ですから、日本でつくって日本人に受けて、そのままアメリカに持っていってアメリカ人に受ければハッピーなわけですが、現時点では相当な手直しをしています。こと映画に関して言いますと、かなりの量を直しています。
確かに対象を子供に考えると僕らがつくった予告編でいいと思うんですが、ワールドワイドスタンダードということを考えると、やはりアメリカでつくったトレーラーの方がインパクトがあって人を引きつけるのかなと思います。
牧野 なるほど。
リチャードさんが最後に学生さんのおつくりになったアニメーションを見せてくださいました。私もアニメーターとしての技術を多少持っておりますので、あの作品がいかに大変な技術であるかということがよくわかります。つまり、1人の学生さんが、セル画ではなくて、例えばピカソのペインティングというか、タブローのような画法を使いながらアニメーションをしている。つまり、アニメーションのあらゆるテクニックがあの短い作品の中に込められているわけですね。

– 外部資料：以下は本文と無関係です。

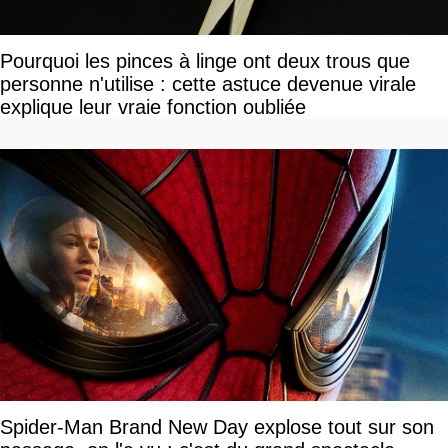
Pourquoi les pinces à linge ont deux trous que
personne n'utilise : cette astuce devenue virale
explique leur vraie fonction oubliée
Spider-Man Brand New Day explose tout sur son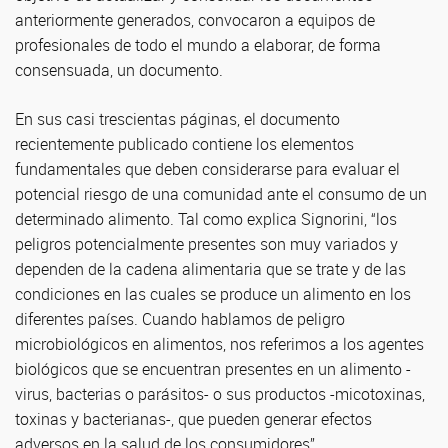
anteriormente generados, convocaron a equipos de
profesionales de todo el mundo a elaborar, de forma
consensuada, un documento.
En sus casi trescientas páginas, el documento
recientemente publicado contiene los elementos
fundamentales que deben considerarse para evaluar el
potencial riesgo de una comunidad ante el consumo de un
determinado alimento. Tal como explica Signorini, “los
peligros potencialmente presentes son muy variados y
dependen de la cadena alimentaria que se trate y de las
condiciones en las cuales se produce un alimento en los
diferentes países. Cuando hablamos de peligro
microbiológicos en alimentos, nos referimos a los agentes
biológicos que se encuentran presentes en un alimento -
virus, bacterias o parásitos- o sus productos -micotoxinas,
toxinas y bacterianas-, que pueden generar efectos
adversos en la salud de los consumidores”.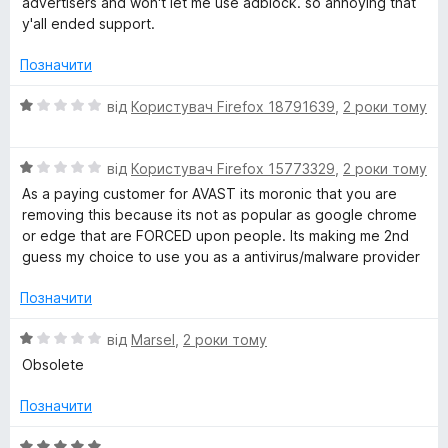
a
advertisers and won't let me use adblock. so annoying that
1
y'all ended support.
з
c
5
Позначити
y
О
від
Користувач Firefox 18791639
,
2 роки тому
ц
і
О
н
від
Користувач Firefox 15773329
,
2 роки тому
ц
к
As a paying customer for AVAST its moronic that you are
і
а
removing this because its not as popular as google chrome
н
1
or edge that are FORCED upon people. Its making me 2nd
к
з
guess my choice to use you as a antivirus/malware provider
а
5
1
Позначити
з
5
О
від
Marsel
,
2 роки тому
ц
Obsolete
і
н
Позначити
к
а
О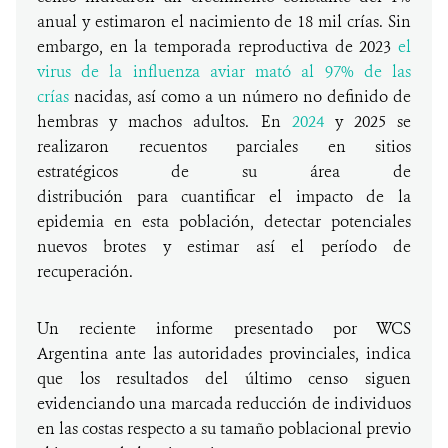
anual y estimaron el nacimiento de 18 mil crías. Sin
embargo, en la temporada reproductiva de 2023
el
virus de la influenza aviar mató al 97% de las
crías
nacidas, así como a un número no definido de
hembras y machos adultos. En
2024
y 2025 se
realizaron recuentos parciales en sitios
estratégicos de su área de
distribución para cuantificar el impacto de la
epidemia en esta población, detectar potenciales
nuevos brotes y estimar así el período de
recuperación.
Un reciente informe presentado por WCS
Argentina ante las autoridades provinciales, indica
que los resultados del último censo siguen
evidenciando una marcada reducción de individuos
en las costas respecto a su tamaño poblacional previo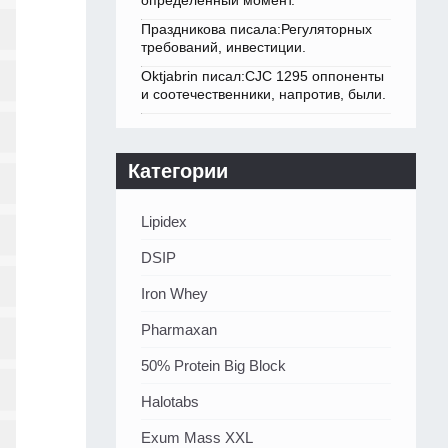
определенный момент.
Праздникова писала:Регуляторных
требований, инвестиции.
Oktjabrin писал:CJC 1295 оппоненты
и соотечественники, напротив, были.
Категории
Lipidex
DSIP
Iron Whey
Pharmaxan
50% Protein Big Block
Halotabs
Exum Mass XXL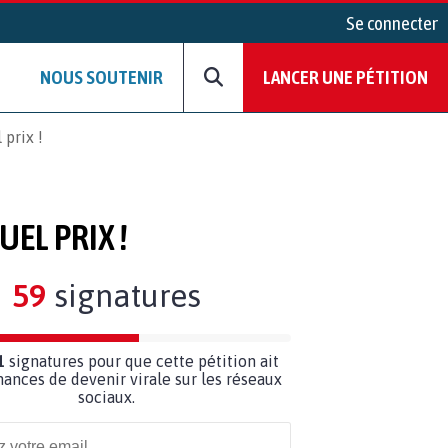
Se connecter
NOUS SOUTENIR
LANCER UNE PÉTITION
 prix !
UEL PRIX !
59
signatures
1
signatures pour que cette pétition ait
hances de devenir virale sur les réseaux
sociaux.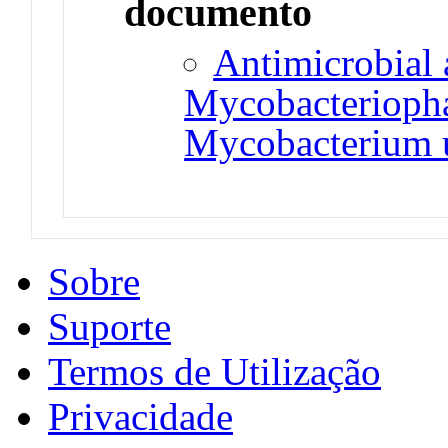
documento
Antimicrobial a
Mycobacterioph
Mycobacterium u
Sobre
Suporte
Termos de Utilização
Privacidade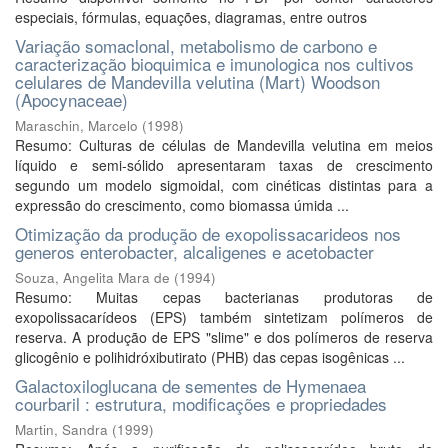
especiais, fórmulas, equações, diagramas, entre outros
Variação somaclonal, metabolismo de carbono e
caracterização bioquimica e imunologica nos cultivos
celulares de Mandevilla velutina (Mart) Woodson
(Apocynaceae)
Maraschin, Marcelo
(
1998
)
Resumo: Culturas de células de Mandevilla velutina em meios
líquido e semi-sólido apresentaram taxas de crescimento
segundo um modelo sigmoidal, com cinéticas distintas para a
expressão do crescimento, como biomassa úmida ...
Otimização da produção de exopolissacarideos nos
generos enterobacter, alcaligenes e acetobacter
Souza, Angelita Mara de
(
1994
)
Resumo: Muitas cepas bacterianas produtoras de
exopolissacarídeos (EPS) também sintetizam polímeros de
reserva. A produção de EPS "slime" e dos polímeros de reserva
glicogênio e polihidróxibutirato (PHB) das cepas isogênicas ...
Galactoxiloglucana de sementes de Hymenaea
courbaril : estrutura, modificações e propriedades
Martin, Sandra
(
1999
)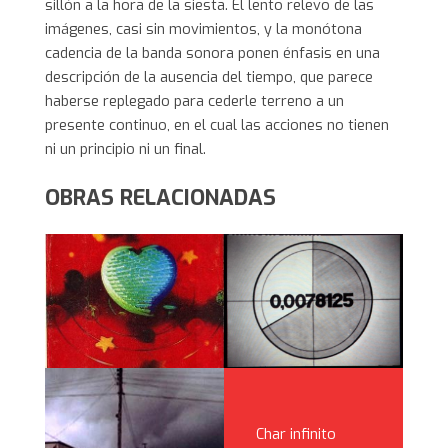
sillón a la hora de la siesta. El lento relevo de las
imágenes, casi sin movimientos, y la monótona
cadencia de la banda sonora ponen énfasis en una
descripción de la ausencia del tiempo, que parece
haberse replegado para cederle terreno a un
presente continuo, en el cual las acciones no tienen
ni un principio ni un final.
OBRAS RELACIONADAS
Char infinito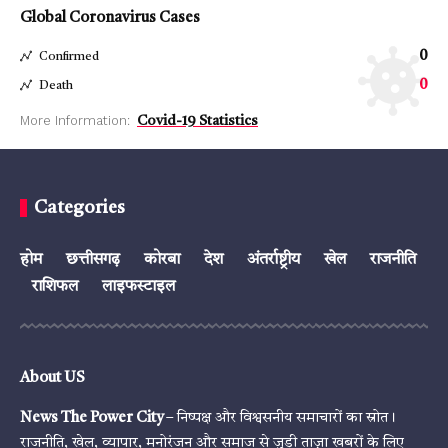
Global Coronavirus Cases
0
Confirmed
0
Death
More Information:
Covid-19 Statistics
Categories
होम
छत्तीसगढ़
कोरबा
देश
अंतर्राष्ट्रीय
खेल
राजनीति
राशिफल
लाइफस्टाइल
About US
News The Power City
– निष्पक्ष और विश्वसनीय समाचारों का स्रोत।
राजनीति, खेल, व्यापार, मनोरंजन और समाज से जुड़ी ताज़ा खबरों के लिए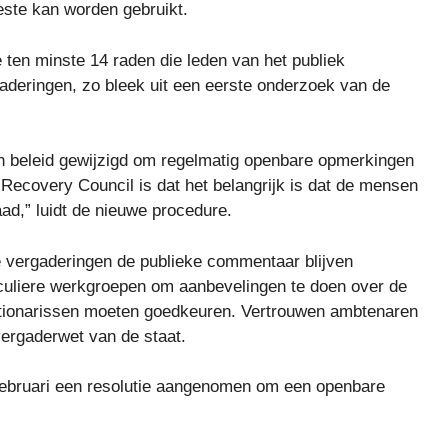
ste kan worden gebruikt.
ten minste 14 raden die leden van het publiek
aderingen, zo bleek uit een eerste onderzoek van de
 beleid gewijzigd om regelmatig openbare opmerkingen
e Recovery Council is dat het belangrijk is dat de mensen
d,” luidt de nieuwe procedure.
re vergaderingen de publieke commentaar blijven
iculiere werkgroepen om aanbevelingen te doen over de
nctionarissen moeten goedkeuren. Vertrouwen ambtenaren
ergaderwet van de staat.
februari een resolutie aangenomen om een ​​openbare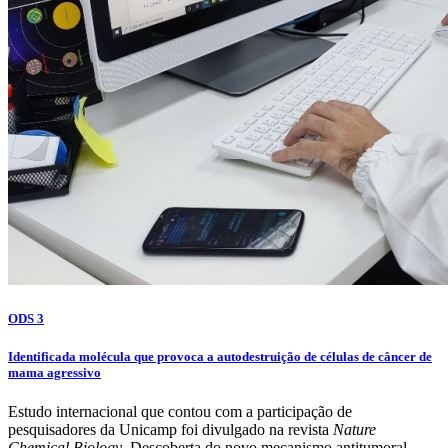
ODS 3
Identificada molécula que provoca a autodestruição de células de câncer de
mama agressivo
Estudo internacional que contou com a participação de
pesquisadores da Unicamp foi divulgado na revista
Nature
Chemical Biology
. Descoberta do novo mecanismo antitumoral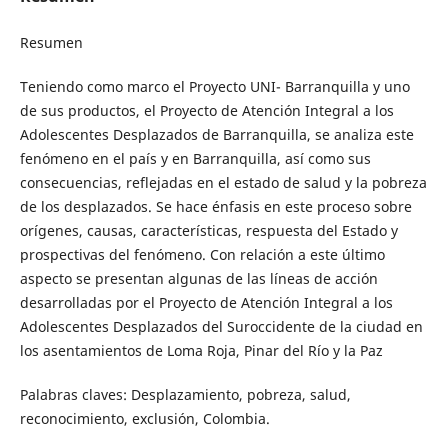
Resumen
Teniendo como marco el Proyecto UNI- Barranquilla y uno
de sus productos, el Proyecto de Atención Integral a los
Adolescentes Desplazados de Barranquilla, se analiza este
fenómeno en el país y en Barranquilla, así como sus
consecuencias, reflejadas en el estado de salud y la pobreza
de los desplazados. Se hace énfasis en este proceso sobre
orígenes, causas, características, respuesta del Estado y
prospectivas del fenómeno. Con relación a este último
aspecto se presentan algunas de las líneas de acción
desarrolladas por el Proyecto de Atención Integral a los
Adolescentes Desplazados del Suroccidente de la ciudad en
los asentamientos de Loma Roja, Pinar del Río y la Paz
Palabras claves: Desplazamiento, pobreza, salud,
reconocimiento, exclusión, Colombia.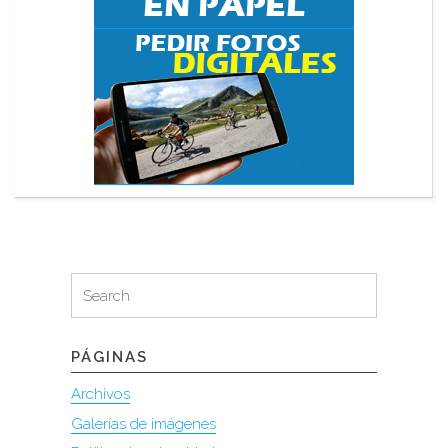
Search
Search
for:
PÁGINAS
Archivos
Galerías de imágenes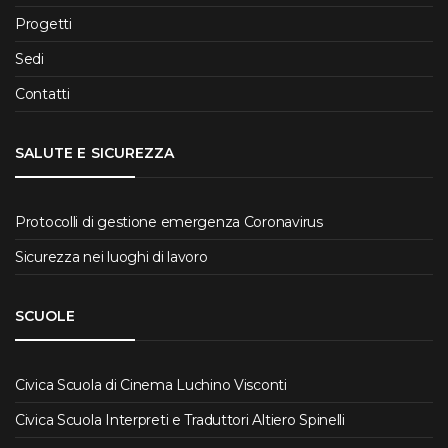
Progetti
Sedi
Contatti
SALUTE E SICUREZZA
Protocolli di gestione emergenza Coronavirus
Sicurezza nei luoghi di lavoro
SCUOLE
Civica Scuola di Cinema Luchino Visconti
Civica Scuola Interpreti e Traduttori Altiero Spinelli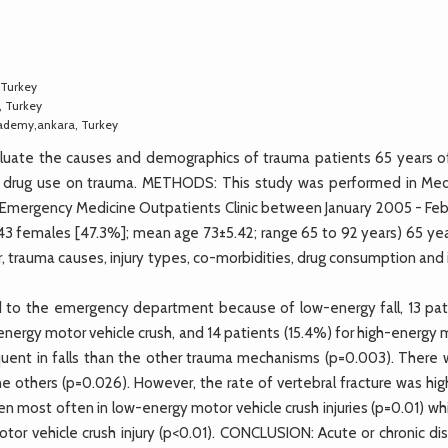
 Turkey
, Turkey
ademy,ankara, Turkey
luate the causes and demographics of trauma patients 65 years o
nd drug use on trauma. METHODS: This study was performed in Med
 Emergency Medicine Outpatients Clinic between January 2005 - Feb
3 females [47.3%]; mean age 73±5.42; range 65 to 92 years) 65 yea
, trauma causes, injury types, co-morbidities, drug consumption and 
 to the emergency department because of low-energy fall, 13 pat
-energy motor vehicle crush, and 14 patients (15.4%) for high-energy
equent in falls than the other trauma mechanisms (p=0.003). There 
he others (p=0.026). However, the rate of vertebral fracture was hig
een most often in low-energy motor vehicle crush injuries (p=0.01) whi
tor vehicle crush injury (p<0.01). CONCLUSION: Acute or chronic di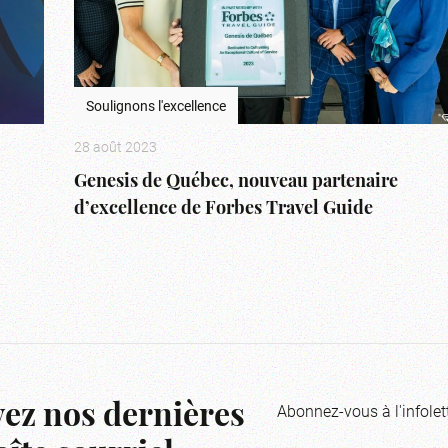
Soulignons l'excellence
28 août 2023
Genesis de Québec, nouveau partenaire
d’excellence de Forbes Travel Guide
Abonnez-vous à l'infolet
ez nos dernières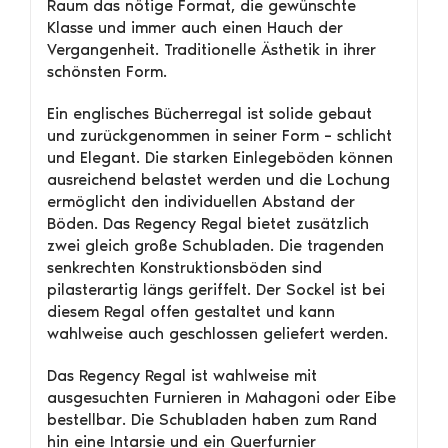
Raum das nötige Format, die gewünschte
Klasse und immer auch einen Hauch der
Vergangenheit. Traditionelle Ästhetik in ihrer
schönsten Form.
Ein englisches Bücherregal ist solide gebaut
und zurückgenommen in seiner Form – schlicht
und Elegant. Die starken Einlegeböden können
ausreichend belastet werden und die Lochung
ermöglicht den individuellen Abstand der
Böden. Das Regency Regal bietet zusätzlich
zwei gleich große Schubladen. Die tragenden
senkrechten Konstruktionsböden sind
pilasterartig längs geriffelt. Der Sockel ist bei
diesem Regal offen gestaltet und kann
wahlweise auch geschlossen geliefert werden.
Das Regency Regal ist wahlweise mit
ausgesuchten Furnieren in Mahagoni oder Eibe
bestellbar. Die Schubladen haben zum Rand
hin eine Intarsie und ein Querfurnier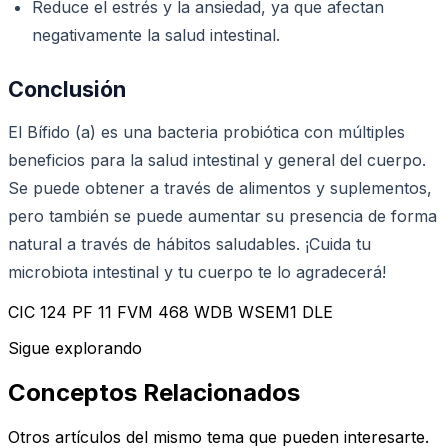
Reduce el estrés y la ansiedad, ya que afectan
negativamente la salud intestinal.
Conclusión
El Bífido (a) es una bacteria probiótica con múltiples
beneficios para la salud intestinal y general del cuerpo.
Se puede obtener a través de alimentos y suplementos,
pero también se puede aumentar su presencia de forma
natural a través de hábitos saludables. ¡Cuida tu
microbiota intestinal y tu cuerpo te lo agradecerá!
CIC 124 PF 11 FVM 468 WDB WSEM1 DLE
Sigue explorando
Conceptos Relacionados
Otros artículos del mismo tema que pueden interesarte.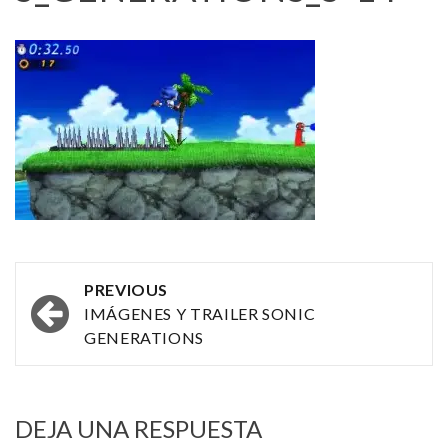
Post
PREVIOUS
navigation
IMÁGENES Y TRAILER SONIC
GENERATIONS
DEJA UNA RESPUESTA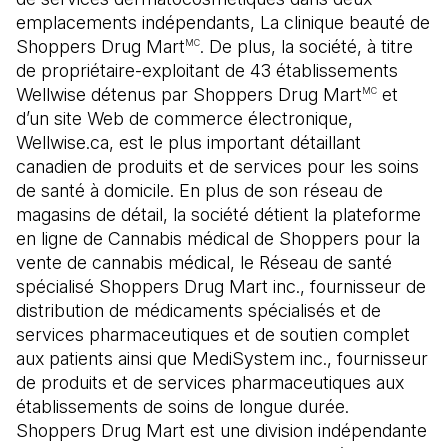
emplacements indépendants, La clinique beauté de
Shoppers Drug Mart
. De plus, la société, à titre
MC
de propriétaire-exploitant de 43 établissements
Wellwise détenus par Shoppers Drug Mart
et
MC
d’un site Web de commerce électronique,
Wellwise.ca, est le plus important détaillant
canadien de produits et de services pour les soins
de santé à domicile. En plus de son réseau de
magasins de détail, la société détient la plateforme
en ligne de Cannabis médical de Shoppers pour la
vente de cannabis médical, le Réseau de santé
spécialisé Shoppers Drug Mart inc., fournisseur de
distribution de médicaments spécialisés et de
services pharmaceutiques et de soutien complet
aux patients ainsi que MediSystem inc., fournisseur
de produits et de services pharmaceutiques aux
établissements de soins de longue durée.
Shoppers Drug Mart est une division indépendante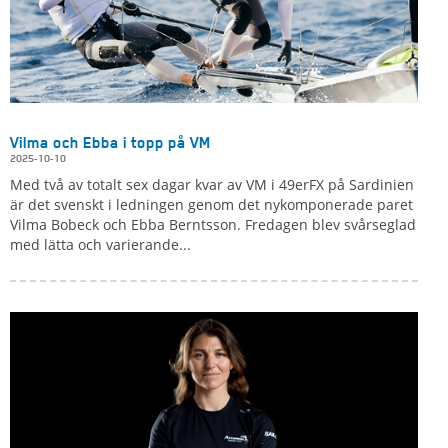
Vilma och Ebba i topp på VM
2025-10-10
Med två av totalt sex dagar kvar av VM i 49erFX på Sardinien
är det svenskt i ledningen genom det nykomponerade paret
Vilma Bobeck och Ebba Berntsson. Fredagen blev svårseglad
med lätta och varierande...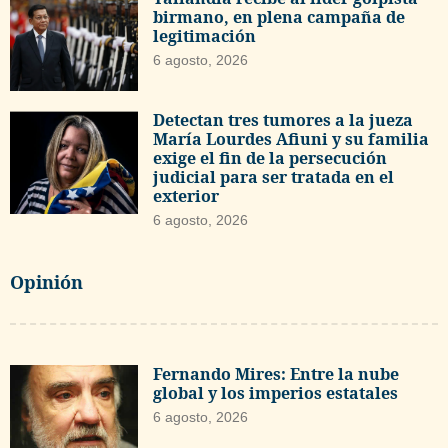
birmano, en plena campaña de
legitimación
6 agosto, 2026
Detectan tres tumores a la jueza
María Lourdes Afiuni y su familia
exige el fin de la persecución
judicial para ser tratada en el
exterior
6 agosto, 2026
Opinión
Fernando Mires: Entre la nube
global y los imperios estatales
6 agosto, 2026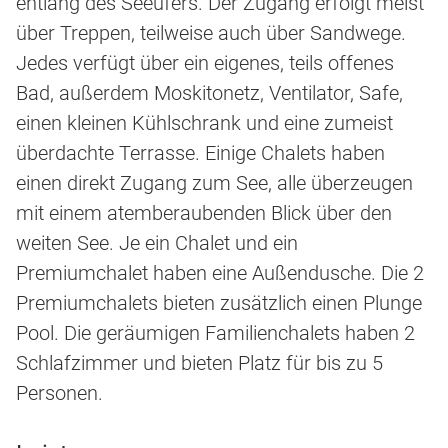
entlang des Seeufers. Der Zugang erfolgt meist
über Treppen, teilweise auch über Sandwege.
Jedes verfügt über ein eigenes, teils offenes
Bad, außerdem Moskitonetz, Ventilator, Safe,
einen kleinen Kühlschrank und eine zumeist
überdachte Terrasse. Einige Chalets haben
einen direkt Zugang zum See, alle überzeugen
mit einem atemberaubenden Blick über den
weiten See. Je ein Chalet und ein
Premiumchalet haben eine Außendusche. Die 2
Premiumchalets bieten zusätzlich einen Plunge
Pool. Die geräumigen Familienchalets haben 2
Schlafzimmer und bieten Platz für bis zu 5
Personen.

そういうアニメーションの専門的なテクニックと、それから、世界の一般的なアニメファンが歓迎するアニメーションの間に多少の落差があるように感じますが、リチャードさんはどうお考えでしょうか。つまり、ピカチュウのようなアニメーションと、先生がさっきお見せくださったような学生さんのアニメーションとの間の落差ということですが―
リチャード 非常におもしろい点だと思います。アニメーションの勉強をしている学生も、これからのキャリア、どういう仕事をしようか、卒業後の就職先などを意識してします。したがって、ハリウッドから出てくるようなアニメをつくったり、日本のスタイルをコピーしたり、もしくは、現代風なスタイルをコピーしたり、自分の将来を念頭に置いて勉強しているのが現状です。しかし、実際にスタジオが探している人材は、真似が上手な人ではなくて、独自の見方を持っている学生です。